What needs to be done: A verbatim transcript of the data below is required, images omitted.
────
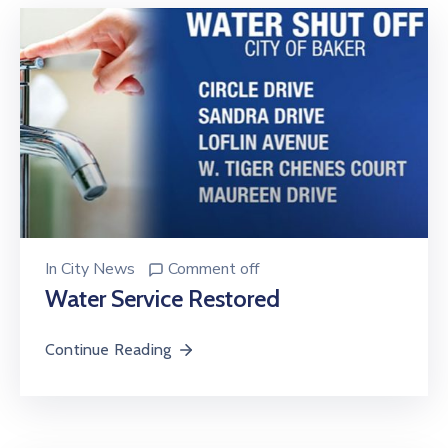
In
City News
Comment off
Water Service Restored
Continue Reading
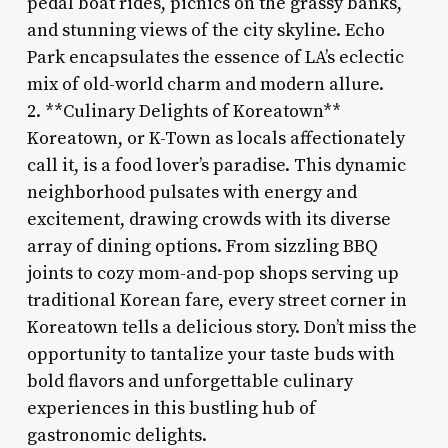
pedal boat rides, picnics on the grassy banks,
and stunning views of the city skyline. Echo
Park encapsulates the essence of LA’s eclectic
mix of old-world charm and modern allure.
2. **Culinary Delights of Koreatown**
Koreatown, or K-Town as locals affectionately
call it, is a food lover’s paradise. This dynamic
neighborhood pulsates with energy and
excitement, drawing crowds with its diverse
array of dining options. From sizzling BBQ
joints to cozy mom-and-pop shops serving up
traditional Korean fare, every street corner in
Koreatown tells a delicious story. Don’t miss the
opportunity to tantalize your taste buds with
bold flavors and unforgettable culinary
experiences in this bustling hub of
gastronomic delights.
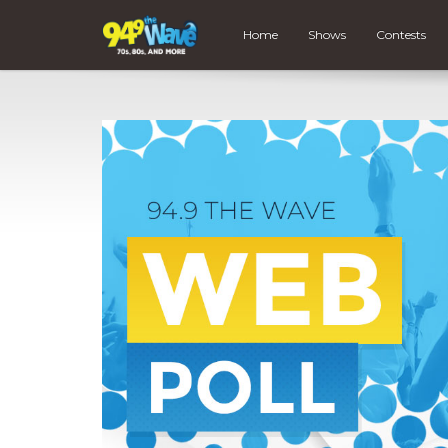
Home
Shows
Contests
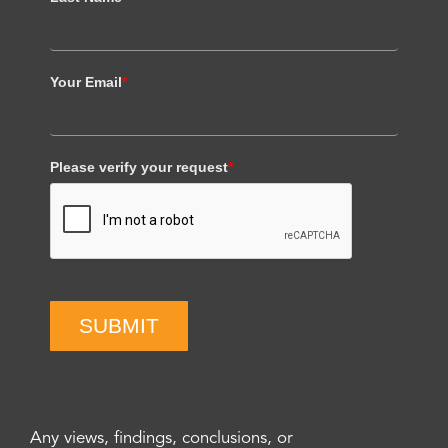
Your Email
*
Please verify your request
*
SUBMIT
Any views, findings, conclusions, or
────
Task output:
In
City News
Comment off
Water Service Restored
Continue Reading
pedal boat rides, picnics on the grassy banks,
and stunning views of the city skyline. Echo
Park encapsulates the essence of LA’s eclectic
mix of old-world charm and modern allure.
2. **Culinary Delights of Koreatown**
Koreatown, or K-Town as locals affectionately
call it, is a food lover’s paradise. This dynamic
neighborhood pulsates with energy and
excitement, drawing crowds with its diverse
array of dining options. From sizzling BBQ
joints to cozy mom-and-pop shops serving up
traditional Korean fare, every street corner in
Koreatown tells a delicious story. Don’t miss the
opportunity to tantalize your taste buds with
bold flavors and unforgettable culinary
experiences in this bustling hub of
gastronomic delights.
Home
Shows
Contests
Your Email
*
Please verify your request
*
SUBMIT
Any views, findings, conclusions, or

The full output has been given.